Your answer is to be every line of the material that includes the string "ventoy".
===== Extracted entries =====
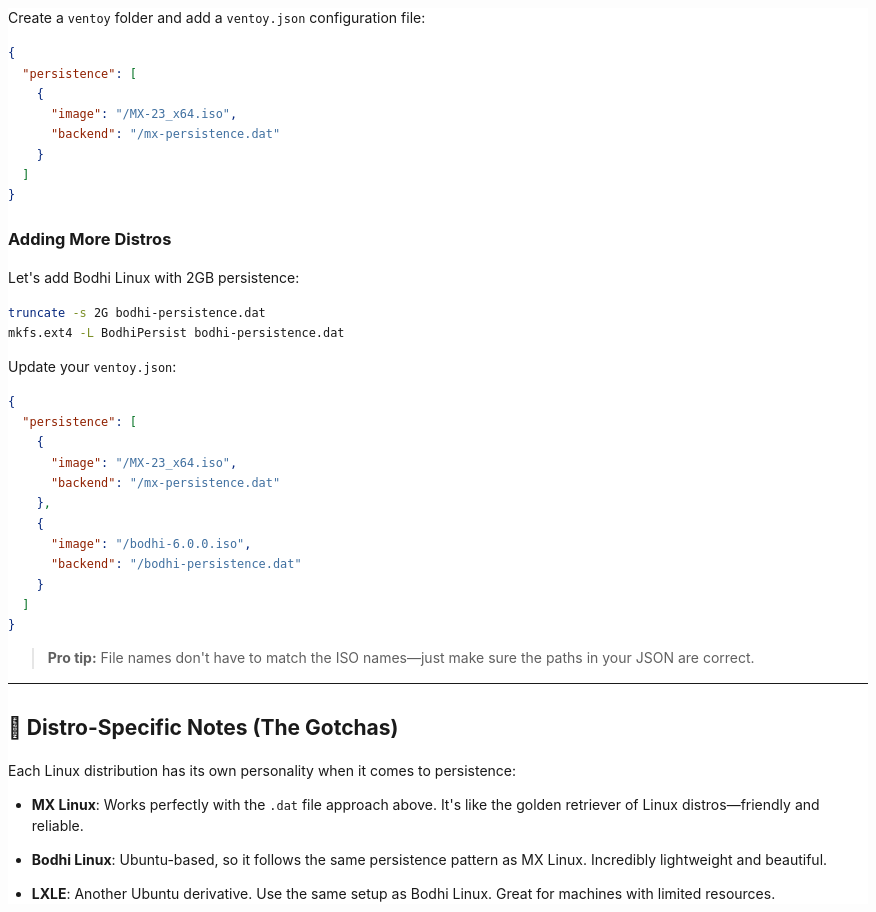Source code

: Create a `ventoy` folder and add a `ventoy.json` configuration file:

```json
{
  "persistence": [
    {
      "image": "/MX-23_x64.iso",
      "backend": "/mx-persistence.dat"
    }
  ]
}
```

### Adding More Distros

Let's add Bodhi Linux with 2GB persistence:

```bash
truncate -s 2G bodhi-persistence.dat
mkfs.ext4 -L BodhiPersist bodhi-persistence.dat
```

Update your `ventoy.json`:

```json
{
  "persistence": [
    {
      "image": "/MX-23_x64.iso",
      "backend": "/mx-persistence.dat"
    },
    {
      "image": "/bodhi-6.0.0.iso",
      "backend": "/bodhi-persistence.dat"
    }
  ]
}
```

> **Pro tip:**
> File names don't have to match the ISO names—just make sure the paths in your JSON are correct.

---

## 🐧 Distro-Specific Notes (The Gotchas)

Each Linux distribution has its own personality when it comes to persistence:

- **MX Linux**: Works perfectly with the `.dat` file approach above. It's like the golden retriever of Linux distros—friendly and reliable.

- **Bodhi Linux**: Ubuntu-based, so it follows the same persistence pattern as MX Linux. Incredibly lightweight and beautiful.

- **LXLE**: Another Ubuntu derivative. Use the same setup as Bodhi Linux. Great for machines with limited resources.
=====
### Answer box
: Create a `ventoy` folder and add a `ventoy.json` configuration file:
Update your `ventoy.json`:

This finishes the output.